Start of Block

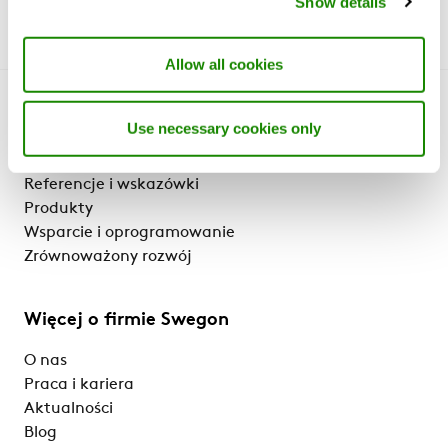
Show details
Allow all cookies
Poznaj nas
Use necessary cookies only
Dlaczego Swegon?
Referencje i wskazówki
Produkty
Wsparcie i oprogramowanie
Zrównoważony rozwój
Więcej o firmie Swegon
O nas
Praca i kariera
Aktualności
Blog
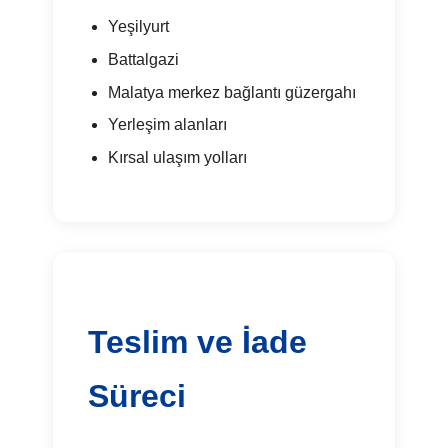
Yeşilyurt
Battalgazi
Malatya merkez bağlantı güzergahı
Yerleşim alanları
Kırsal ulaşım yolları
Teslim ve İade
Süreci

End of Block

### Your task:
Word for word, restate all of the material, omitting the images.

### Output:
Show details
Allow all cookies
Poznaj nas
Use necessary cookies only
Dlaczego Swegon?
Referencje i wskazówki
Produkty
Wsparcie i oprogramowanie
Zrównoważony rozwój
Więcej o firmie Swegon
O nas
Praca i kariera
Aktualności
Blog
Yeşilyurt
Battalgazi
Malatya merkez bağlantı güzergahı
Yerleşim alanları
Kırsal ulaşım yolları
Teslim ve İade
Süreci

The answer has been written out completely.